Zinc protoporphyrin IX, a heme oxygenase-1 inhibitor, demonstrates potent antitumor effects but is unable to potentiate antitumor effects of chemotherapeutics in mice

Dominika Nowis¹ , Marek Bugajski¹ , Magdalena Winiarska¹^,2 , Jacek Bil¹ , Angelika Szokalska¹ , Pawel Salwa¹ , Tadeusz Issat¹ , Halina Was³ , Alicja Jozkowicz³ , Jozef Dulak³ , Tomasz Stoklosa¹ and Jakub Golab¹

¹Department of Immunology, Center of Biostructure Research, the Medical University of Warsaw, Banacha 1A, 02-097 Warsaw, Poland

²Department of Laboratory Diagnostics and Clinical Immunology, the Medical University of Warsaw, Marszalkowska 24, 00-576 Warsaw, Poland

³Department of Medical Biotechnology, Faculty of Biochemistry, Biophysics and Biotechnology, Jagiellonian University, Gronostajowa 7, 30-387 Krakow, Poland

author email corresponding author email

BMC Cancer 2008, 8:197doi:10.1186/1471-2407-8-197


Published:	11 July 2008

Abstract

Background

HO-1 participates in the degradation of heme.
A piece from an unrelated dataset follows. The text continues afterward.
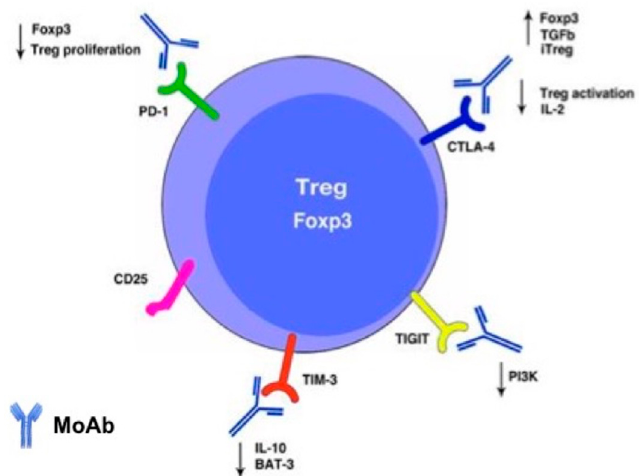
Figure 2. Functional effects upon the binding of monoclonal antibodies (MoAb) to molecules expressed on surface of Tregs cells. The binding of MoAbs with CTLA-4, PD1, TIGIT or TIM 3 induce changes in Treg functions, affecting the overall immune responses against tumors. Table 2. FDA-approved immune checkpoint inhibitors (ICIs) for the treatment of stage III/IV NSCLC.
Its products can exert unique cytoprotective effects. Numerous tumors express high levels of HO-1 indicating that this enzyme might be a potential therapeutic target. In this study we decided to evaluate potential cytostatic/cytotoxic effects of zinc protoporphyrin IX (Zn(II)PPIX), a selective HO-1 inhibitor and to evaluate its antitumor activity in combination with chemotherapeutics.

Methods

Cytostatic/cytotoxic effects of Zn(II)PPIX were evaluated with crystal violet staining and clonogenic assay. Western blotting was used for the evaluation of protein expression. Flow cytometry was used to evaluate the influence of Zn(II)PPIX on the induction of apoptosis and generation of reactive oxygen species. Knock-down of HO-1 expression was achieved with siRNA. Antitumor effects of Zn(II)PPIX alone or in combination with chemotherapeutics were measured in transplantation tumor models.

Results

Zn(II)PPIX induced significant accumulation of reactive oxygen species in tumor cells. This effect was partly reversed by administration of exogenous bilirubin. Moreover, Zn(II)PPIX exerted potent cytostatic/cytotoxic effects against human and murine tumor cell lines. Despite a significant time and dose-dependent decrease in cyclin D expression in Zn(II)PPIX-treated cells no accumulation of tumor cells in G1 phase of the cell cycle was observed. However, incubation of C-26 cells with Zn(II)PPIX increased the percentage of cells in sub-G1 phase of the cells cycle. Flow cytometry studies with propidium iodide and annexin V staining as well as detection of cleaved caspase 3 by Western blotting revealed that Zn(II)PPIX can induce apoptosis of tumor cells. B16F10 melanoma cells overexpressing HO-1 and transplanted into syngeneic mice were resistant to either Zn(II)PPIX or antitumor effects of cisplatin. Zn(II)PPIX was unable to potentiate antitumor effects of 5-fluorouracil, cisplatin or doxorubicin in three different tumor models, but significantly potentiated toxicity of 5-FU and cisplatin.

Conclusion

Inhibition of HO-1 exerts antitumor effects but should not be used to potentiate antitumor effects of cancer chemotherapeutics unless procedures of selective tumor targeting of HO-1 inhibitors are developed.